■ **Supplied passage**:
=-=-=-=-=

Experiment

Handle information of an experiment of the doce module.

class doce.experiment.Experiment(**description)[source]

Stores high level information about the experiment and tools to control the processing and storage of data.

The experiment class displays high level information about the experiment such as its name, description, author, author’s email address, and run identification.

Information about storage of data is specified using the experiment.path name_space. It also stores one or several Plan objects and a Metric object to respectively specify the experimental plans and the metrics considered in the experiment.

See also

doce.Plan, doce.metric.Metric

Examples

>>> import doce
>>> e=doce.Experiment()
>>> e.name='my_experiment'
>>> e.author='John Doe'
>>> e.address='john.doe@no-log.org'
>>> e.path.processing='/tmp'
>>> print(e)
  name: my_experiment
  description
  author: John Doe
  address: john.doe@no-log.org
  version: 0.1
  status:
    run_id: ...
    verbose: 0
  selector: []
  parameter
  metric
  path:
    code_raw: ...
    code: ...
    archive_raw:
    archive:
    export_raw: export
    export: export
    processing_raw: /tmp
    processing: /tmp
  host: []

Each level can be complemented with new members to store specific information:

>>> e.specific_info = 'stuff'
>>> import types
>>> e.my_data = types.SimpleNamespace()
>>> e.my_data.info1= 1
>>> e.my_data.info2= 2
>>> print(e)
  name: my_experiment
  description
  author: John Doe
  address: john.doe@no-log.org
  version: 0.1
  status:
    run_id: ...
    verbose: 0
  selector: []
  parameter
  metric
  path:
    code_raw: ...
    code: ...
    archive_raw:
    archive:
    export_raw: export
    export: export
    processing_raw: /tmp
    processing: /tmp
  host: []
  specific_info: stuff
  my_data:
    info1: 1
    info2: 2

Methods

`add_setting_group`(file_id, setting[, ...])	adds a group to the root of a valid py_tables Object in order to store the metrics corresponding to the specified setting.

=-=-=-=-=

■ **Recorded information**:
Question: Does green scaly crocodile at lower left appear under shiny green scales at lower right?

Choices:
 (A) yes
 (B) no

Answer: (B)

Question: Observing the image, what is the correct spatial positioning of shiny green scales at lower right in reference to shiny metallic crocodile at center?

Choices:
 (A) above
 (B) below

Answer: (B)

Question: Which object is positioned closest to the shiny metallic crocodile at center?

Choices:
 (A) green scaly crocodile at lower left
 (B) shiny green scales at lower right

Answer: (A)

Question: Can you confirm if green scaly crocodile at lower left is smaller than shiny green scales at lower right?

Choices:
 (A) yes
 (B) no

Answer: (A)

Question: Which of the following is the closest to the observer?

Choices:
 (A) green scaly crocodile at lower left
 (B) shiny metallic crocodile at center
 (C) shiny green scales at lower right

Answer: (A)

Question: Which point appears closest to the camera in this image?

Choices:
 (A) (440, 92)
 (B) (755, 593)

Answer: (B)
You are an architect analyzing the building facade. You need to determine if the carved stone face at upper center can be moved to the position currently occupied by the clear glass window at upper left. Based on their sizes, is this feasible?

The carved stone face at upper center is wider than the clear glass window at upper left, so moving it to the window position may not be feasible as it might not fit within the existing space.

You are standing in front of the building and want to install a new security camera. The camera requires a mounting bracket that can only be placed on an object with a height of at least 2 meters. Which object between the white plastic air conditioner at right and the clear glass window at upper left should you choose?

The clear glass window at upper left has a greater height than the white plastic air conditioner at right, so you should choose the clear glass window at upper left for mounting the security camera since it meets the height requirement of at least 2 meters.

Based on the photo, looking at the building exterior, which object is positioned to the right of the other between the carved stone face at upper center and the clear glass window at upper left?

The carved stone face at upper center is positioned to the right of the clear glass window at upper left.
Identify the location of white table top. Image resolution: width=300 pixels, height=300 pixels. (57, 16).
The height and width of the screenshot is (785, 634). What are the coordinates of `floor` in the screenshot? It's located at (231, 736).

=-=-=-=-=

■ **Work to be completed**: Continue the doce Experiment class documentation above from the point where it stops.

■ **Answer to this problem**:
`clean_data_sink`(path[, selector, reverse, ...])	Perform a cleaning of a data sink (directory or h5 file).
`get_output`([output, selector, path, tag, plan])	Get the output vector from an .npy or a group of a .h5 file.
`perform`(selector[, function, nb_jobs, ...])	Operate the function with parameters on the settings set generated using selector.
`send_mail`([title, body])	Send an email to the email address given in experiment.address.
`set_path`(name, path[, force])	Create directories whose path described in experiment.path are not reachable.

add_plan
default
get_current_plan
plans
select
set_metric
skip_setting

__str__(style='str')[source]

Provide a textual description of the experiment

List all members of the class and theirs values

Parameters:

stylestr

If ‘str’, return the description as a string.

If ‘html’, return the description with an html format.

Returns:

descriptionstr

If style == ‘str’ : a carriage return separated enumeration of the members of the class experiment.

If style == ‘html’ : an html version of the description

Examples

>>> import doce
>>> print(doce.Experiment())
name
description
author: no name
address: noname@noorg.org
version: 0.1
status:
  run_id: ...
  verbose: 0
selector: []
parameter
metric
path:
  code_raw: ...
  code: ...
  archive_raw:
  archive:
  export_raw: export
  export: export
host: []

>>> import doce
>>> doce.Experiment().__str__(style='html')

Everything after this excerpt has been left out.